A sound art project in cooperation with the National Mill Day of Portugal and the Lusófona University
The use of wind energy as natural, sustainable technology has a long tradition in Portugal. About 3000 windmills were still in operation and played an important role in the agriculturally oriented economy of the country in the mid-1960s. Structural changes within the economy, dominance of new round-the-clock productivity oriented technologies and urbanisation trends of the post-WWII society have ever since contributed to a further declination both in terms of number as well as state of the remaining windmills. However, a new level of awareness regarding their cultural importance and the necessity for preservation emerged from this loss.
Windmills have in the meantime been declared cultural heritage, and as such are not only put under protection but also, in order to escape the fate of becoming a pure monument of the past times, their presence and visibility call for new, responsible yet challenging concepts and a constant rethinking of relationships between the past and present.
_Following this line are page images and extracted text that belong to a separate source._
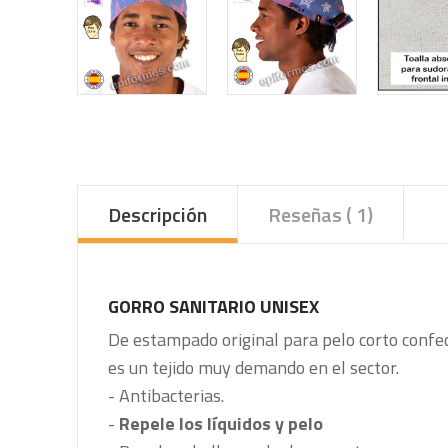
Descripción
Reseñas ( 1)
GORRO SANITARIO UNISEX
De estampado original para pelo corto
confe
es un tejido muy demando en el sector.
- Antibacterias.
-
Repele los líquidos y pelo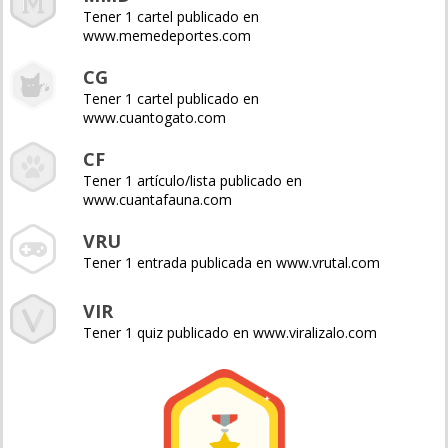
Tener 1 cartel publicado en
www.memedeportes.com
CG
Tener 1 cartel publicado en
www.cuantogato.com
CF
Tener 1 artículo/lista publicado en
www.cuantafauna.com
VRU
Tener 1 entrada publicada en www.vrutal.com
VIR
Tener 1 quiz publicado en www.viralizalo.com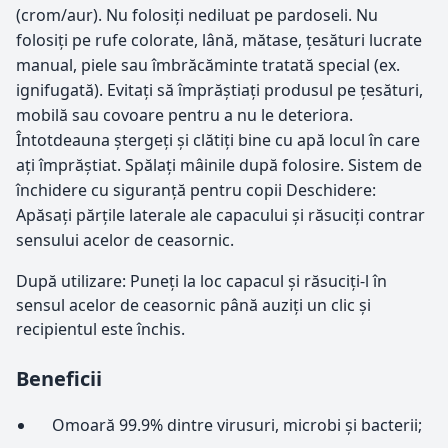
(crom/aur). Nu folosiţi nediluat pe pardoseli. Nu
folosiţi pe rufe colorate, lână, mătase, ţesături lucrate
manual, piele sau îmbrăcăminte tratată special (ex.
ignifugată). Evitaţi să împrăștiaţi produsul pe ţesături,
mobilă sau covoare pentru a nu le deteriora.
Întotdeauna ștergeţi și clătiţi bine cu apă locul în care
aţi împrăștiat. Spălaţi mâinile după folosire. Sistem de
închidere cu siguranţă pentru copii Deschidere:
Apăsaţi părţile laterale ale capacului și răsuciţi contrar
sensului acelor de ceasornic.
După utilizare: Puneţi la loc capacul și răsuciţi-l în
sensul acelor de ceasornic până auziţi un clic și
recipientul este închis.
Beneficii
Omoară 99.9% dintre virusuri, microbi și bacterii;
Only by reflecting upon this from different perspectives, a necessary amount of ideas and diverse approaches can collect over time and generate further cultural values.
In addition to their functional purpose, rotating windmill blades produce sound. Their audible aesthetic peculiarity consists first of all of the spatial sound resulting from the interaction of the pure wind with the surface of the blades in the landscape. In addition, numerous Portuguese windmills in the southwestern coastal strip are equipped with approximately 50 resonating bodies, tuned in different
frequencies, which are mounted on the windmill blades of each such windmill. There are different types of sound vessels: "buzinas "(buzzers), "canudas" (double flutes) and "jarras" (vases), made of clay jars, conch shells, reeds, cane, or tin cans.
The Sound Art project Circulating Sounds focuses on the sonic aspects of these mills in order to research and document changing, rotating sounds in the landscape and urban context.
It will fosten to contact owners of windmills interested in a dialogue of art and culture on the topic of soundscapes with the aim of raising awareness for sound phenomena in the nature and society as well as sound art as a multidimensional spacial and temporal art form.
The sound map is part of the project Circulating Sounds. As an attempt of audible memorial it is like an archive a data base for the public. Furthermore, it will provide a valuable foundation for further artistic and scientific research, production of cultural content (e.g. for strengthening rural areas).
Technically, a sound map is a digital interface that embeds a variety of audio recordings into a kind of audible geographical structure. This is how the sound map works: as soon as the user clicks on a symbol on the interactive map of Portugal, she or he immediately will hear the corresponding location-specific sound of a windmill.
The Lusófona University will open together with the sound artist Jutta Ravenna (Berlin), the initiator of the project, a dialogue of art and culture between Portuguese artists, local festivals, cultural organisations, and owners of windmills interested in on the topic of soundscapes with the aim of raising awareness for sound phenomena in the nature and society as well as sound art as a multidimensional spacial and temporal art form.
Every year on April 7 most of the sounding windmills open their doors on the occasion of the Portuguese mill festival, the "Dia National dos Moinhos", as many mills as possible are made freely accessible to the public throughout the country.